とはいえ、リーマンショックのせいで景気がガタ落ちした状況下で、困窮する弱者であるところのセックスワーカーの女性たちが、金持ち金融マンたちから金を巻き上げていくのはシンプルに胸がすく物語ではあります。水商売の店が舞台の話だとどうしても日本では「女同士のえげつない争い!」みたいな雰囲気になりますけど、この物語は女性たちがいがみ合うことなくお互いを助け合ってるのが気持ちいいですね。ラモーナやダイヤモンドが店に入りたてで垢抜けないデスティニーにポールダンスや男のたらしこみ方を指導していく場面も好きでした。ああいう場面もっと観たかった。というかジェニファー・ロペスのポールダンスがすごかった! それもうちょっとたくさん見せて! ポールダンスは基本冒頭に少しだけで途中から全然出てこなかったのもちょっと残念でしたね。もっとショーパフォーマンス観たかった。
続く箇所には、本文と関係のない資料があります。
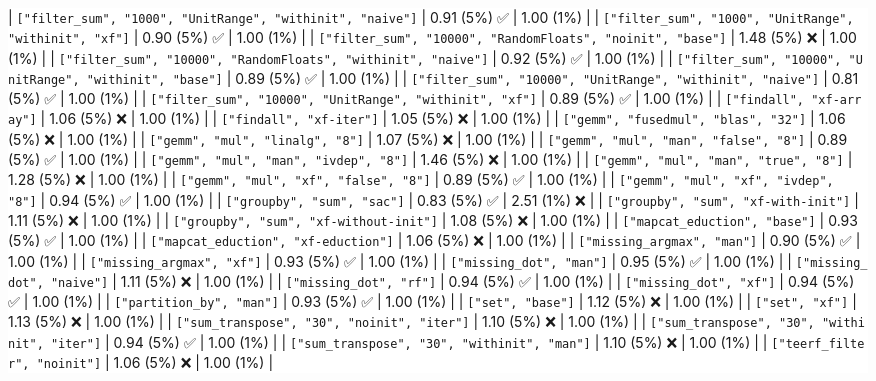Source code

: | `["filter_sum", "1000", "UnitRange", "withinit", "naive"]`     | 0.91 (5%) :white_check_mark: |    1.00 (1%)  |
| `["filter_sum", "1000", "UnitRange", "withinit", "xf"]`        | 0.90 (5%) :white_check_mark: |    1.00 (1%)  |
| `["filter_sum", "10000", "RandomFloats", "noinit", "base"]`    |                1.48 (5%) :x: |    1.00 (1%)  |
| `["filter_sum", "10000", "RandomFloats", "withinit", "naive"]` | 0.92 (5%) :white_check_mark: |    1.00 (1%)  |
| `["filter_sum", "10000", "UnitRange", "withinit", "base"]`     | 0.89 (5%) :white_check_mark: |    1.00 (1%)  |
| `["filter_sum", "10000", "UnitRange", "withinit", "naive"]`    | 0.81 (5%) :white_check_mark: |    1.00 (1%)  |
| `["filter_sum", "10000", "UnitRange", "withinit", "xf"]`       | 0.89 (5%) :white_check_mark: |    1.00 (1%)  |
| `["findall", "xf-array"]`                                      |                1.06 (5%) :x: |    1.00 (1%)  |
| `["findall", "xf-iter"]`                                       |                1.05 (5%) :x: |    1.00 (1%)  |
| `["gemm", "fusedmul", "blas", "32"]`                           |                1.06 (5%) :x: |    1.00 (1%)  |
| `["gemm", "mul", "linalg", "8"]`                               |                1.07 (5%) :x: |    1.00 (1%)  |
| `["gemm", "mul", "man", "false", "8"]`                         | 0.89 (5%) :white_check_mark: |    1.00 (1%)  |
| `["gemm", "mul", "man", "ivdep", "8"]`                         |                1.46 (5%) :x: |    1.00 (1%)  |
| `["gemm", "mul", "man", "true", "8"]`                          |                1.28 (5%) :x: |    1.00 (1%)  |
| `["gemm", "mul", "xf", "false", "8"]`                          | 0.89 (5%) :white_check_mark: |    1.00 (1%)  |
| `["gemm", "mul", "xf", "ivdep", "8"]`                          | 0.94 (5%) :white_check_mark: |    1.00 (1%)  |
| `["groupby", "sum", "sac"]`                                    | 0.83 (5%) :white_check_mark: | 2.51 (1%) :x: |
| `["groupby", "sum", "xf-with-init"]`                           |                1.11 (5%) :x: |    1.00 (1%)  |
| `["groupby", "sum", "xf-without-init"]`                        |                1.08 (5%) :x: |    1.00 (1%)  |
| `["mapcat_eduction", "base"]`                                  | 0.93 (5%) :white_check_mark: |    1.00 (1%)  |
| `["mapcat_eduction", "xf-eduction"]`                           |                1.06 (5%) :x: |    1.00 (1%)  |
| `["missing_argmax", "man"]`                                    | 0.90 (5%) :white_check_mark: |    1.00 (1%)  |
| `["missing_argmax", "xf"]`                                     | 0.93 (5%) :white_check_mark: |    1.00 (1%)  |
| `["missing_dot", "man"]`                                       | 0.95 (5%) :white_check_mark: |    1.00 (1%)  |
| `["missing_dot", "naive"]`                                     |                1.11 (5%) :x: |    1.00 (1%)  |
| `["missing_dot", "rf"]`                                        | 0.94 (5%) :white_check_mark: |    1.00 (1%)  |
| `["missing_dot", "xf"]`                                        | 0.94 (5%) :white_check_mark: |    1.00 (1%)  |
| `["partition_by", "man"]`                                      | 0.93 (5%) :white_check_mark: |    1.00 (1%)  |
| `["set", "base"]`                                              |                1.12 (5%) :x: |    1.00 (1%)  |
| `["set", "xf"]`                                                |                1.13 (5%) :x: |    1.00 (1%)  |
| `["sum_transpose", "30", "noinit", "iter"]`                    |                1.10 (5%) :x: |    1.00 (1%)  |
| `["sum_transpose", "30", "withinit", "iter"]`                  | 0.94 (5%) :white_check_mark: |    1.00 (1%)  |
| `["sum_transpose", "30", "withinit", "man"]`                   |                1.10 (5%) :x: |    1.00 (1%)  |
| `["teerf_filter", "noinit"]`                                   |                1.06 (5%) :x: |    1.00 (1%)  |
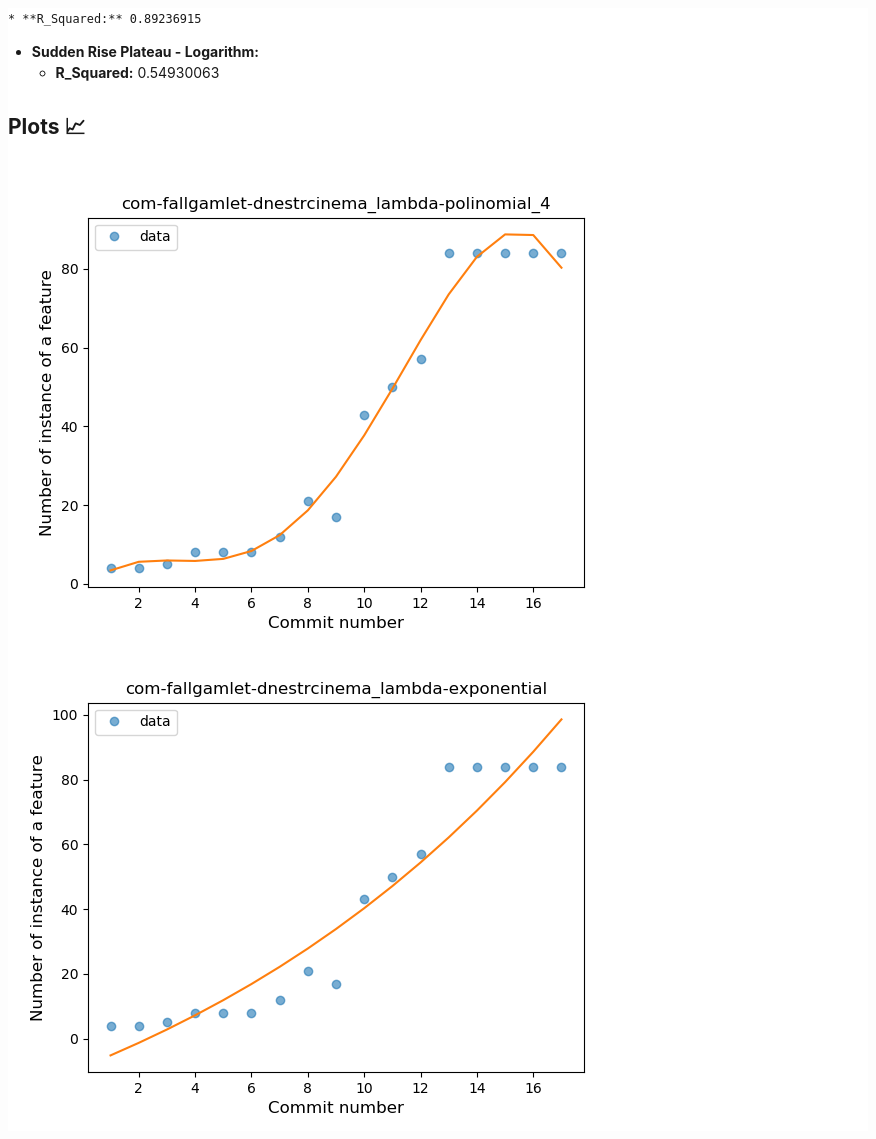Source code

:     * **R_Squared:** 0.89236915
* **Sudden Rise Plateau - Logarithm:** ![equation](http://latex.codecogs.com/svg.latex?23.77759%5Clog_%7B3.003019%7D%28x%29%20&plus;%200.0)
    * **R_Squared:** 0.54930063

**Plots** :chart_with_upwards_trend:
-----

![com-fallgamlet-dnestrcinema T11_4](../plots/com-fallgamlet-dnestrcinema_lambda_T11_4.png)
![com-fallgamlet-dnestrcinema T4](../plots/com-fallgamlet-dnestrcinema_lambda_T4.png)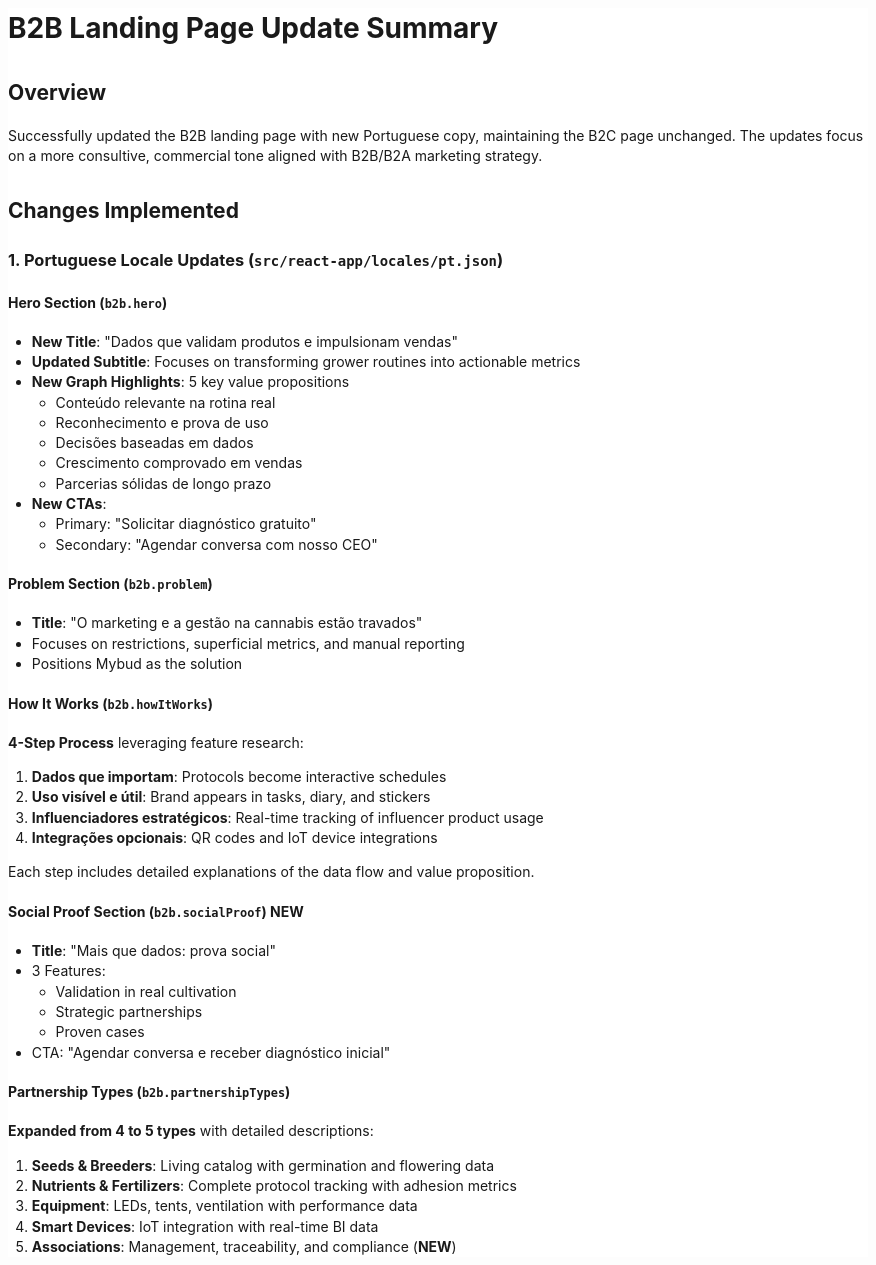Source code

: # B2B Landing Page Update Summary

## Overview
Successfully updated the B2B landing page with new Portuguese copy, maintaining the B2C page unchanged. The updates focus on a more consultive, commercial tone aligned with B2B/B2A marketing strategy.

## Changes Implemented

### 1. Portuguese Locale Updates (`src/react-app/locales/pt.json`)

#### Hero Section (`b2b.hero`)
- **New Title**: "Dados que validam produtos e impulsionam vendas"
- **Updated Subtitle**: Focuses on transforming grower routines into actionable metrics
- **New Graph Highlights**: 5 key value propositions
  - Conteúdo relevante na rotina real
  - Reconhecimento e prova de uso
  - Decisões baseadas em dados
  - Crescimento comprovado em vendas
  - Parcerias sólidas de longo prazo
- **New CTAs**: 
  - Primary: "Solicitar diagnóstico gratuito"
  - Secondary: "Agendar conversa com nosso CEO"

#### Problem Section (`b2b.problem`)
- **Title**: "O marketing e a gestão na cannabis estão travados"
- Focuses on restrictions, superficial metrics, and manual reporting
- Positions Mybud as the solution

#### How It Works (`b2b.howItWorks`)
**4-Step Process** leveraging feature research:
1. **Dados que importam**: Protocols become interactive schedules
2. **Uso visível e útil**: Brand appears in tasks, diary, and stickers
3. **Influenciadores estratégicos**: Real-time tracking of influencer product usage
4. **Integrações opcionais**: QR codes and IoT device integrations

Each step includes detailed explanations of the data flow and value proposition.

#### Social Proof Section (`b2b.socialProof`) **NEW**
- **Title**: "Mais que dados: prova social"
- 3 Features:
  - Validation in real cultivation
  - Strategic partnerships
  - Proven cases
- CTA: "Agendar conversa e receber diagnóstico inicial"

#### Partnership Types (`b2b.partnershipTypes`)
**Expanded from 4 to 5 types** with detailed descriptions:
1. **Seeds & Breeders**: Living catalog with germination and flowering data
2. **Nutrients & Fertilizers**: Complete protocol tracking with adhesion metrics
3. **Equipment**: LEDs, tents, ventilation with performance data
4. **Smart Devices**: IoT integration with real-time BI data
5. **Associations**: Management, traceability, and compliance (**NEW**)
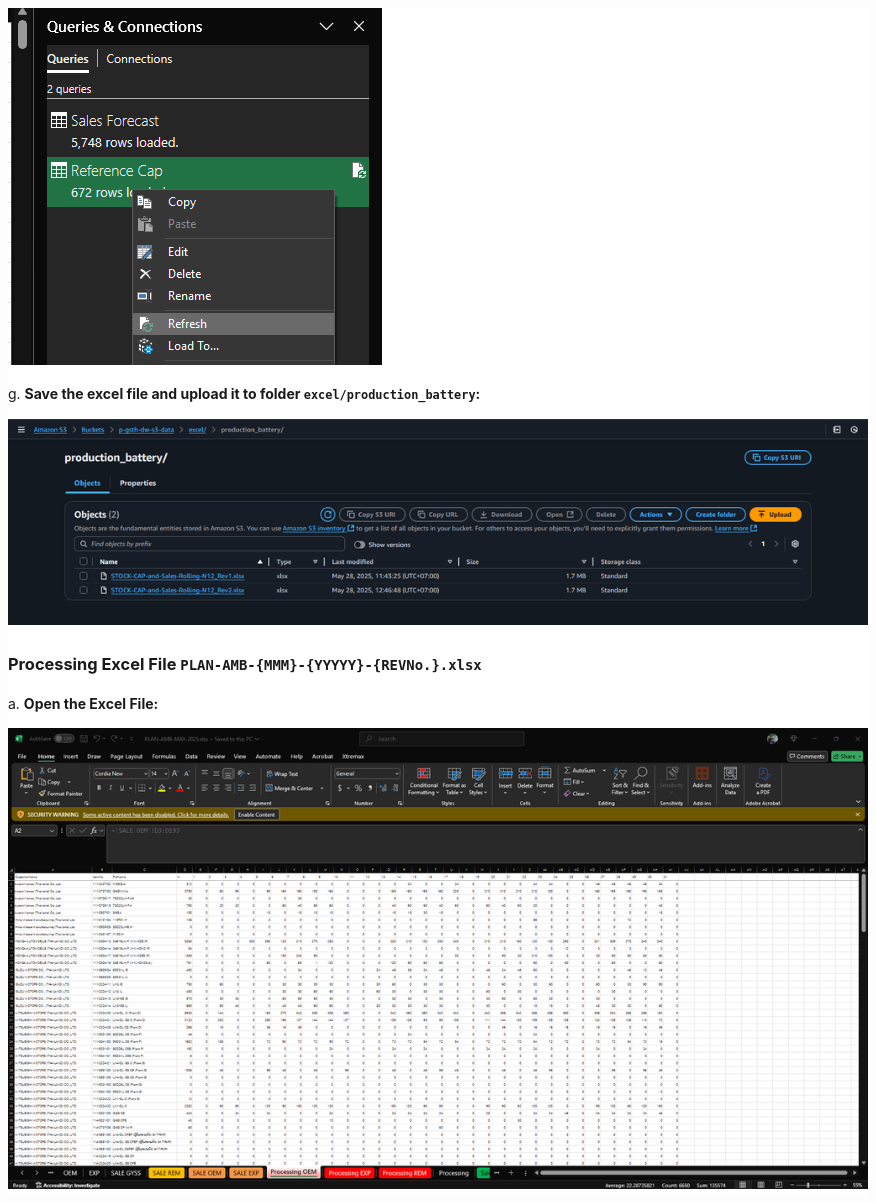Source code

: ![Refresh Reference CAP tables](./img/image78.png)

g. **Save the excel file and upload it to folder `excel/production_battery`:**

![Upload to production_battery](./img/image79.png)

### Processing Excel File `PLAN-AMB-{MMM}-{YYYYY}-{REVNo.}.xlsx`

a. **Open the Excel File:**

![Open PLAN-AMB](./img/image80.png)

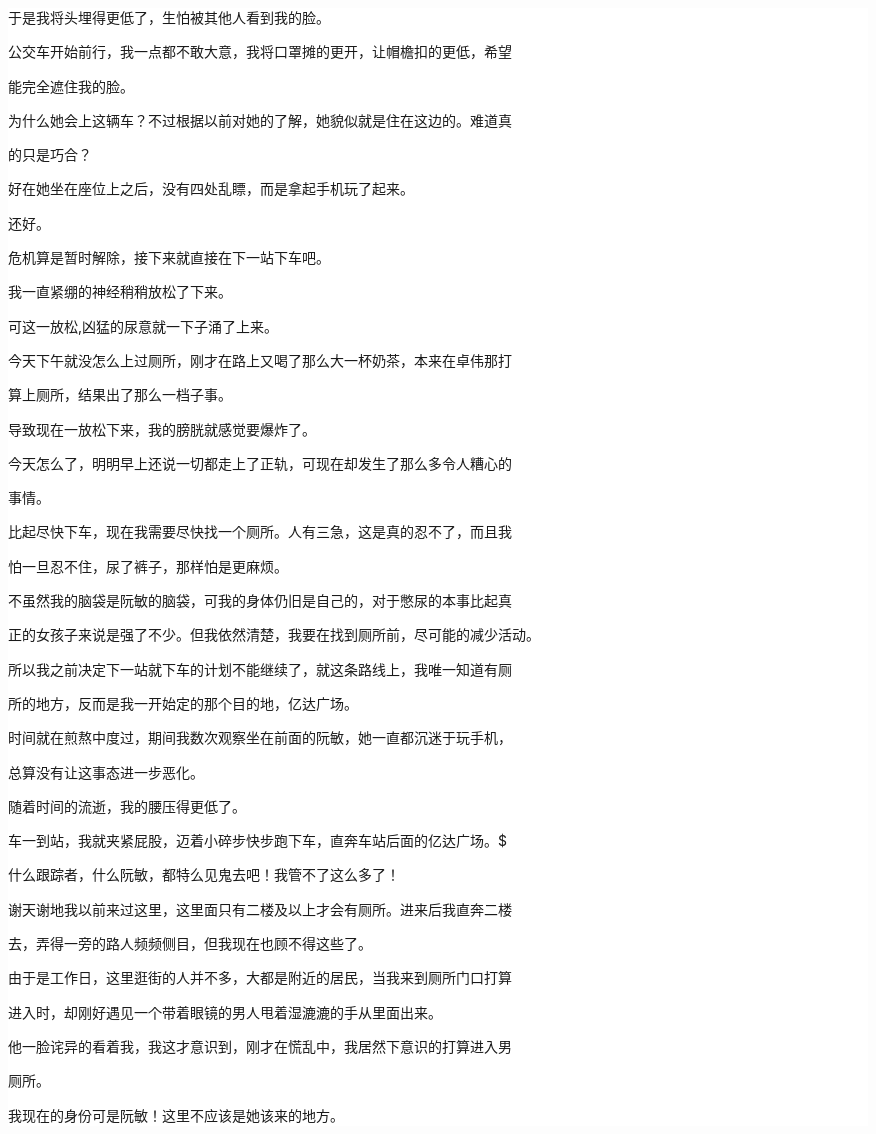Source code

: 于是我将头埋得更低了，生怕被其他人看到我的脸。

公交车开始前行，我一点都不敢大意，我将口罩摊的更开，让帽檐扣的更低，希望

能完全遮住我的脸。

为什么她会上这辆车？不过根据以前对她的了解，她貌似就是住在这边的。难道真

的只是巧合？

好在她坐在座位上之后，没有四处乱瞟，而是拿起手机玩了起来。

还好。

危机算是暂时解除，接下来就直接在下一站下车吧。

我一直紧绷的神经稍稍放松了下来。

可这一放松,凶猛的尿意就一下子涌了上来。

今天下午就没怎么上过厕所，刚才在路上又喝了那么大一杯奶茶，本来在卓伟那打

算上厕所，结果出了那么一档子事。

导致现在一放松下来，我的膀胱就感觉要爆炸了。

今天怎么了，明明早上还说一切都走上了正轨，可现在却发生了那么多令人糟心的

事情。

比起尽快下车，现在我需要尽快找一个厕所。人有三急，这是真的忍不了，而且我

怕一旦忍不住，尿了裤子，那样怕是更麻烦。

不虽然我的脑袋是阮敏的脑袋，可我的身体仍旧是自己的，对于憋尿的本事比起真

正的女孩子来说是强了不少。但我依然清楚，我要在找到厕所前，尽可能的减少活动。

所以我之前决定下一站就下车的计划不能继续了，就这条路线上，我唯一知道有厕

所的地方，反而是我一开始定的那个目的地，亿达广场。

时间就在煎熬中度过，期间我数次观察坐在前面的阮敏，她一直都沉迷于玩手机，

总算没有让这事态进一步恶化。

随着时间的流逝，我的腰压得更低了。

车一到站，我就夹紧屁股，迈着小碎步快步跑下车，直奔车站后面的亿达广场。$

什么跟踪者，什么阮敏，都特么见鬼去吧！我管不了这么多了！

谢天谢地我以前来过这里，这里面只有二楼及以上才会有厕所。进来后我直奔二楼

去，弄得一旁的路人频频侧目，但我现在也顾不得这些了。

由于是工作日，这里逛街的人并不多，大都是附近的居民，当我来到厕所门口打算

进入时，却刚好遇见一个带着眼镜的男人甩着湿漉漉的手从里面出来。

他一脸诧异的看着我，我这才意识到，刚才在慌乱中，我居然下意识的打算进入男

厕所。

我现在的身份可是阮敏！这里不应该是她该来的地方。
あと観てて気持ちの良い場面ではないことは承知の上なんだけど、デスティニーの気持ちが削られていく場面はもうちょっとこってり見せたほうが映画としてのバランスがいいのではないかな、とちょっと思いました。一応「店で稼いだ金はどんどん上前をはねられて手元に残るのはわずか」とか「横柄な客に性行為を要求される」とかの場面は出ては来るけど気持ちがふさぐほどの描写ではないのですよ。でもそこの「水商売で削られていく気持ち」をもうちょっと丁寧に描かないと、男たちや社会へのリベンジ感が薄まるんだよなあ、と思っちゃったんですよね。なんていうかその「リベンジ」としてやってる感をもう少し強めないと、ただ素行の悪いヤンキーねえちゃんたちがレイプドラッグ的な物を使ってウェイウェイしてる感じに見えちゃうんじゃないかなあ、なんてちょっと思いました。

まあしかしほんとこの映画はジェニファー・ロペスのかっこよさに尽きますね。寒い冬の屋上で毛皮のコートの中にデスティニーを招き入れる場面、惚れずにはいられない。あれで50歳とか嘘でしょ……と思いました。見えない!!!